(Stored dataset items)
++++
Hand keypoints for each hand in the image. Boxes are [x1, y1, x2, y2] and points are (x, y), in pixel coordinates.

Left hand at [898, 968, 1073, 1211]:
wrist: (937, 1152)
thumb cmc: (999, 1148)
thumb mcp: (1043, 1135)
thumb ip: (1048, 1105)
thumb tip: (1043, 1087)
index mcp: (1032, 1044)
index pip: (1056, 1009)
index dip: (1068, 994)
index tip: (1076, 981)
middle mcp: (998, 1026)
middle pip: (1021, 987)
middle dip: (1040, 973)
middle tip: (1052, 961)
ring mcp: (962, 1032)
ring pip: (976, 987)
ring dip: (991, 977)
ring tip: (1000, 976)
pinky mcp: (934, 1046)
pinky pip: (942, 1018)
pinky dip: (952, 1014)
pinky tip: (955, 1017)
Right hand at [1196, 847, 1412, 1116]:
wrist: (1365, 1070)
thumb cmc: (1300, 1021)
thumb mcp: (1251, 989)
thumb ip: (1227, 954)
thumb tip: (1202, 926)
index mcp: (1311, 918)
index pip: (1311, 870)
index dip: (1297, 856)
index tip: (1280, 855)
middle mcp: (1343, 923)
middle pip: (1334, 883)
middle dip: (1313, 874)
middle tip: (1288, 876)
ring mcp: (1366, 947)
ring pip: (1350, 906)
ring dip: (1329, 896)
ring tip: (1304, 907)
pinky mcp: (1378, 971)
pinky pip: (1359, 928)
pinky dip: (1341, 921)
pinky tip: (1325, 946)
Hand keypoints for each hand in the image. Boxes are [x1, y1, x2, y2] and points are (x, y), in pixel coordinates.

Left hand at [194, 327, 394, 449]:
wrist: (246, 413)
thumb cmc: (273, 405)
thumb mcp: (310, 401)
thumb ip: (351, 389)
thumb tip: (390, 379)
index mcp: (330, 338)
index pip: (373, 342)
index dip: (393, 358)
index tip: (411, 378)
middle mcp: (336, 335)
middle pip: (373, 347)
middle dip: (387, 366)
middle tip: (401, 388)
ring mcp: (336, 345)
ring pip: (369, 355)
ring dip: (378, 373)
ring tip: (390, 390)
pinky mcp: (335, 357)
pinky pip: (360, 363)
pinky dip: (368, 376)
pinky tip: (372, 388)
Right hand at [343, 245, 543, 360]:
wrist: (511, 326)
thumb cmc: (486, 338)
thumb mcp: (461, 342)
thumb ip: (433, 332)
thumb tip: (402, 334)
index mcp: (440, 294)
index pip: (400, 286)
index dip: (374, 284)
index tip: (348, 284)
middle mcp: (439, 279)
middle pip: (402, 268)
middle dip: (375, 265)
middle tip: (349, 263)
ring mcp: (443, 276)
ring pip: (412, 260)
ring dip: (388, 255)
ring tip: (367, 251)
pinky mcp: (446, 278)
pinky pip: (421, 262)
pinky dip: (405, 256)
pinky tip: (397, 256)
++++
### Assignment
All the records, from the first line to the last: repeat them exactly.

### Response to this exercise
Hand keypoints for each hand in the image. Boxes are [x1, y1, x2, y2] and points are (x, y), in pixel coordinates.

Left hand at [898, 968, 1073, 1211]:
wrist: (937, 1152)
thumb cmc: (999, 1148)
thumb mcp: (1043, 1135)
thumb ip: (1048, 1105)
thumb tip: (1043, 1087)
index mcp: (1032, 1044)
index pip: (1056, 1009)
index dip: (1068, 994)
index tip: (1076, 981)
middle mcp: (998, 1026)
middle pip: (1021, 987)
middle dip: (1040, 973)
middle tip: (1052, 961)
ring mcp: (962, 1032)
ring pip: (976, 987)
ring dip: (991, 977)
ring tip: (1000, 976)
pinky mcp: (934, 1046)
pinky pip: (942, 1018)
pinky dip: (952, 1014)
pinky tip: (955, 1017)
Right hand at [1196, 847, 1412, 1116]:
wrist: (1365, 1070)
thumb cmc: (1300, 1021)
thumb mcp: (1251, 989)
thumb ip: (1227, 954)
thumb tip: (1202, 926)
index mcp: (1311, 918)
index pip: (1311, 870)
index dip: (1297, 856)
index tip: (1280, 855)
middle mcp: (1343, 923)
middle pip: (1334, 883)
middle dip: (1313, 874)
middle tip: (1288, 876)
ring mcp: (1366, 947)
ring pip: (1350, 906)
ring dip: (1329, 896)
ring tip: (1304, 907)
pinky mcp: (1378, 971)
pinky pip: (1359, 928)
pinky dip: (1341, 921)
pinky tip: (1325, 946)
Hand keypoints for each hand in the image. Boxes are [x1, y1, x2, y2] and points are (x, y), in pixel coordinates.

Left hand at [194, 327, 394, 449]:
wrist: (246, 413)
thumb cmc: (273, 405)
thumb mcp: (310, 401)
thumb ip: (351, 389)
thumb tip: (390, 379)
index mcp: (330, 338)
index pip: (373, 342)
index dip: (393, 358)
index tip: (411, 378)
middle mcp: (336, 335)
middle pip: (373, 347)
middle dip: (387, 366)
middle tip: (401, 388)
ring mcp: (336, 345)
ring pip: (369, 355)
ring dip: (378, 373)
ring tip: (390, 390)
pinky mcp: (335, 357)
pinky pip: (360, 363)
pinky dip: (368, 376)
pinky tip: (372, 388)
Right hand at [343, 245, 543, 360]:
wrist: (511, 326)
thumb cmc: (486, 338)
thumb mcp: (461, 342)
thumb ip: (433, 332)
thumb tip: (402, 334)
index mcp: (440, 294)
index pip: (400, 286)
index dip: (374, 284)
index tip: (348, 284)
middle mcp: (439, 279)
middle pip: (402, 268)
middle dip: (375, 265)
middle tip: (349, 263)
ring mcp: (443, 276)
ring pip: (412, 260)
ring dip: (388, 255)
ring tip: (367, 251)
pinky mcp: (446, 278)
pinky pip: (421, 262)
pinky dip: (405, 256)
pinky tip: (397, 256)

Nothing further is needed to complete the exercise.